The second ground of liability asserted by WCBE against the State defendants is based on the ALJ’s status as a “state designee;” that is, WCBE argues that if the ALJ “violated” the IDEA in her denial of reimbursement to the Fritschles, the state, not the local education agency, should be held liable. This peculiar argument lacks merit.
The IDEA places ultimate responsibility on the state for “assuring that the requirements of [the Act] are carried out.” 20 U.S.C. § 1412(6);
see also
34 C.F.R. § 300.510 n. 1 (“the [state] remains responsible for the final decision on review”). It is evident, therefore, that a state can be “held liable for [its] failure to assure compliance with the IDEA.”
Gadsby v. Grasmick,
109 F.3d 940, 951 (4th Cir.1997).
Gadsby
instructs, however, that a court must “consider the relative responsibility of each agency for
the ultimate failure to provide a child with a FAPE.”
Id.
at 952.
Neither WCBE, nor the Fritschles, allege that the State defendants have failed to assure compliance with the IDEA. Nor is it alleged that the state denied Drew a FAPE in any way; thus, the only basis for state liability would be the independent actions of the impartial ALJ. Consequently, there can be no equitable division of responsibility placed on the State defendants for any alleged IDEA violation.
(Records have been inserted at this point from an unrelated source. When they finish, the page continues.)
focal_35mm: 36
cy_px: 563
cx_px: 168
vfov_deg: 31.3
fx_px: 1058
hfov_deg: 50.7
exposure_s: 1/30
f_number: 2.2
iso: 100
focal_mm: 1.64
See also Gordon v. Board of Educ. of Howard County,
22 F.Supp.2d 499, 500 (D.Md.1998) (dismissing state defendants from IDEA case because they “cannot be held liable for the local board’s alleged violations,” as the plaintiff never informed the state of the school board’s actions, nor was the state involved in the educational dispute in any manner).
But see Mr. X v. New York State Educ. Dept.,
975 F.Supp. 546 (S.D.N.Y.1997) (declining to dismiss state defendants from the case which was challenging the findings of a state review officer).
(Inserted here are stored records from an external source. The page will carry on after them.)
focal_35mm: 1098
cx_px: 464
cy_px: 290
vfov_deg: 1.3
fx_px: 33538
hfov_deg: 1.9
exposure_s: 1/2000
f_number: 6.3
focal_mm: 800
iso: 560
Manifestly, a finding that the ALJ committed errors of law or found facts unsupported by substantial evidence will not impute IDEA liability to the State defendants. Rather, if I am persuaded by plaintiffs to reverse the ALJ’s decision, it will of necessity be based on my conclusion that, giving due weight to the ALJ’s findings, WCBE did not develop an IEP that was reasonably calculated to confer an educational benefit to Drew. Any reversal of the ALJ’s decision will not rest on the fact that the ALJ, as a “state designee,” violated the IDEA and deprived Drew of a FAPE. WCBE does “not argue that the State should have participated [in the administrative proceedings below] under the IDEA nor [does it] allege that the State has committed any IDEA violations. [Thus, the State defendants’] presence in this suit is something of a mystery....”
Sanger v. Montgomery Bd. of Educ.,
916 F.Supp. 518, 518 n. 1 (D.Md.1996) (granting judgment as a matter of law for state defendants on this basis alone). Thus, even assuming that the State defendants could be joined for the first time on an appeal from an administrative proceedings in which they were not joined, because there is no cognizable basis for WCBE to assert liability against the State defendants in this case, and no basis for any amendment has been suggested, I will grant their motion with prejudice.
IV. CONCLUSION
For the reasons stated, the Fritschles’ Motion to Dismiss WCBE’s Counterclaim and the State defendants’ Motion to Dismiss the Third Party Complaint against them shall be granted. An order follows.